EXERCISE INSTRUCTIONS:
Nothing but the pictures may be left out. Restate the rest of the entries word for word.

[Page images and extracted text]
»»
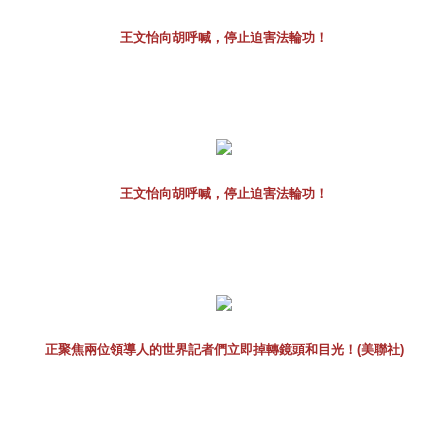
王文怡向胡呼喊，停止迫害法輪功！
王文怡向胡呼喊，停止迫害法輪功！
正聚焦兩位領導人的世界記者們立即掉轉鏡頭和目光！(美聯社)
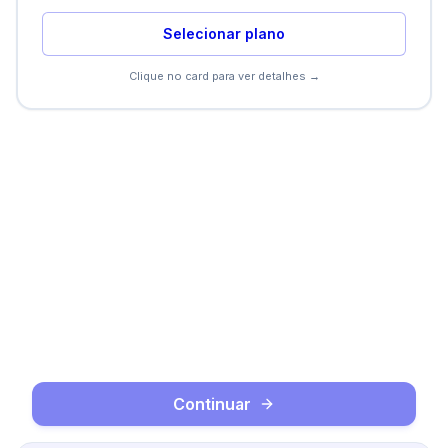
Selecionar plano
Contratar agora
Clique para voltar
Clique no card para ver detalhes →
Continuar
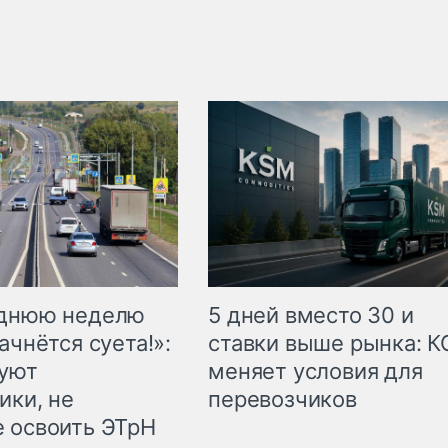
еднюю неделю
5 дней вместо 30 и
ачнётся суета!»:
ставки выше рынка: 
куют
меняет условия для
ики, не
перевозчиков
 освоить ЭТрН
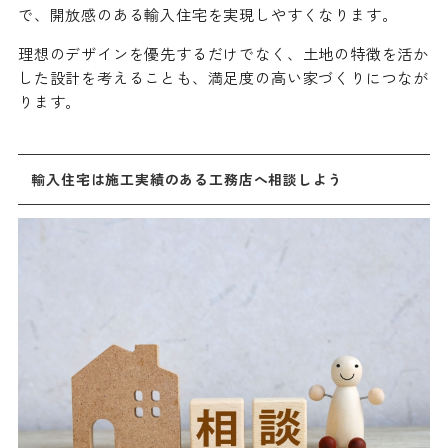
で、開放感のある輸入住宅を実現しやすくなります。
理想のデザインを優先するだけでなく、土地の特徴を活か
した設計を考えることも、満足度の高い家づくりにつなが
ります。
輸入住宅は施工実績のある工務店へ相談しよう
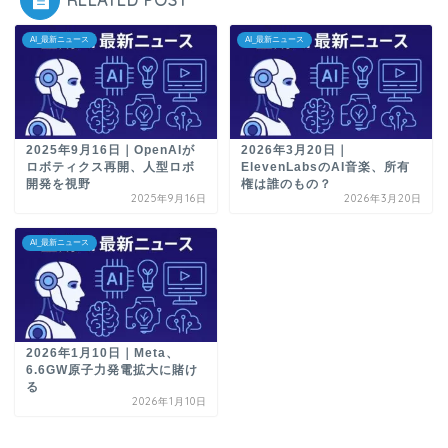
RELATED POST
AI_最新ニュース
AI_最新ニュース
2025年9月16日｜OpenAIが
2026年3月20日｜
ロボティクス再開、人型ロボ
ElevenLabsのAI音楽、所有
開発を視野
権は誰のもの？
2025年9月16日
2026年3月20日
AI_最新ニュース
2026年1月10日｜Meta、
6.6GW原子力発電拡大に賭け
る
2026年1月10日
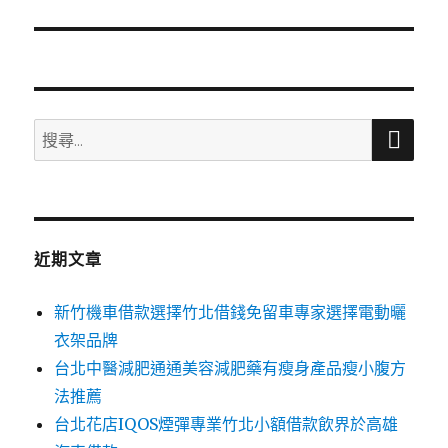
篇
文
章:
搜
搜
尋
尋
關
鍵
字:
近期文章
新竹機車借款選擇竹北借錢免留車專家選擇電動曬
衣架品牌
台北中醫減肥通通美容減肥藥有瘦身產品瘦小腹方
法推薦
台北花店IQOS煙彈專業竹北小額借款飲界於高雄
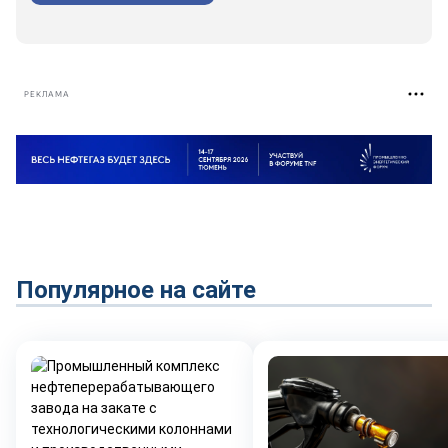
РЕКЛАМА
Популярное на сайте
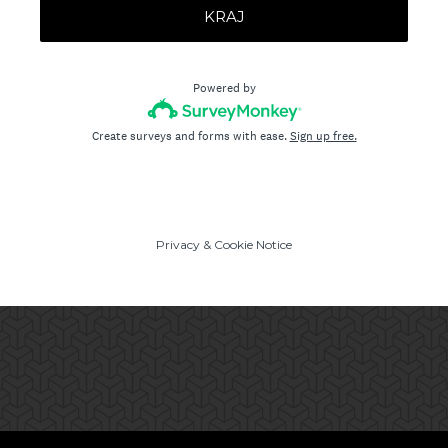
KRAJ
Powered by
Create surveys and forms with ease.
Sign up free.
Privacy
&
Cookie Notice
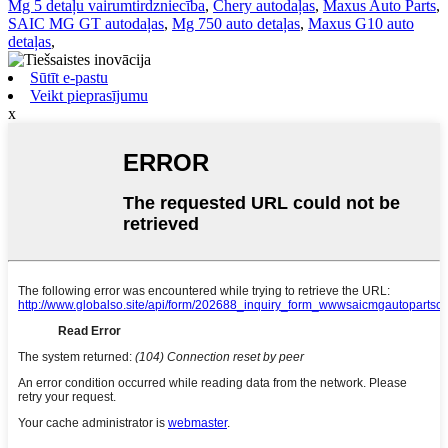
Mg 5 detaļu vairumtirdzniecība
,
Chery autodaļas
,
Maxus Auto Parts
,
SAIC MG GT autodaļas
,
Mg 750 auto detaļas
,
Maxus G10 auto
detaļas
,
Sūtīt e-pastu
Veikt pieprasījumu
x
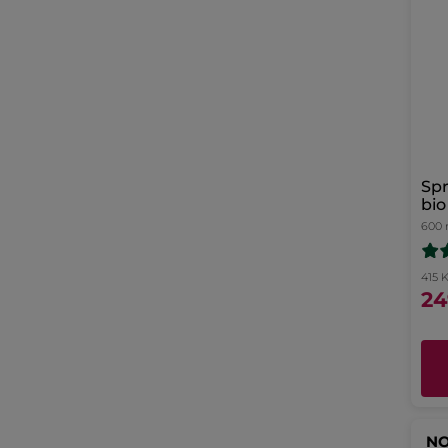
Spr
bio
600 
415 K
24
NO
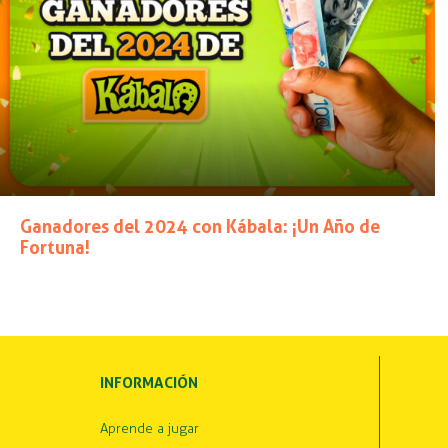
Ganadores del 2024 con Kábala: ¡Un Año de
Fortuna!
INFORMACIÓN
Aprende a jugar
««
ANSWER SPACE:
王文怡向胡呼喊，停止迫害法輪功！
王文怡向胡呼喊，停止迫害法輪功！
正聚焦兩位領導人的世界記者們立即掉轉鏡頭和目光！(美聯社)
Selecionar plano
Contratar agora
Clique para voltar
Clique no card para ver detalhes →
Continuar
еднюю неделю
5 дней вместо 30 и
ачнётся суета!»:
ставки выше рынка: 
куют
меняет условия для
ики, не
перевозчиков
 освоить ЭТрН
で、開放感のある輸入住宅を実現しやすくなります。
理想のデザインを優先するだけでなく、土地の特徴を活か
した設計を考えることも、満足度の高い家づくりにつなが
ります。
輸入住宅は施工実績のある工務店へ相談しよう
RELATED POST
AI_最新ニュース
AI_最新ニュース
2025年9月16日｜OpenAIが
2026年3月20日｜
ロボティクス再開、人型ロボ
ElevenLabsのAI音楽、所有
開発を視野
権は誰のもの？
2025年9月16日
2026年3月20日
AI_最新ニュース
2026年1月10日｜Meta、
6.6GW原子力発電拡大に賭け
る
2026年1月10日
篇
文
章:
搜
搜
尋
尋
關
鍵
字:
近期文章
新竹機車借款選擇竹北借錢免留車專家選擇電動曬
衣架品牌
台北中醫減肥通通美容減肥藥有瘦身產品瘦小腹方
法推薦
台北花店IQOS煙彈專業竹北小額借款飲界於高雄
РЕКЛАМА
Популярное на сайте
KRAJ
Powered by
Create surveys and forms with ease.
Sign up free.
Privacy
&
Cookie Notice
Mg 5 detaļu vairumtirdzniecība
,
Chery autodaļas
,
Maxus Auto Parts
,
SAIC MG GT autodaļas
,
Mg 750 auto detaļas
,
Maxus G10 auto
detaļas
,
Sūtīt e-pastu
Veikt pieprasījumu
x
Spr
bio
600 
415 K
24
NO
Ganadores del 2024 con Kábala: ¡Un Año de
Fortuna!
INFORMACIÓN
Aprende a jugar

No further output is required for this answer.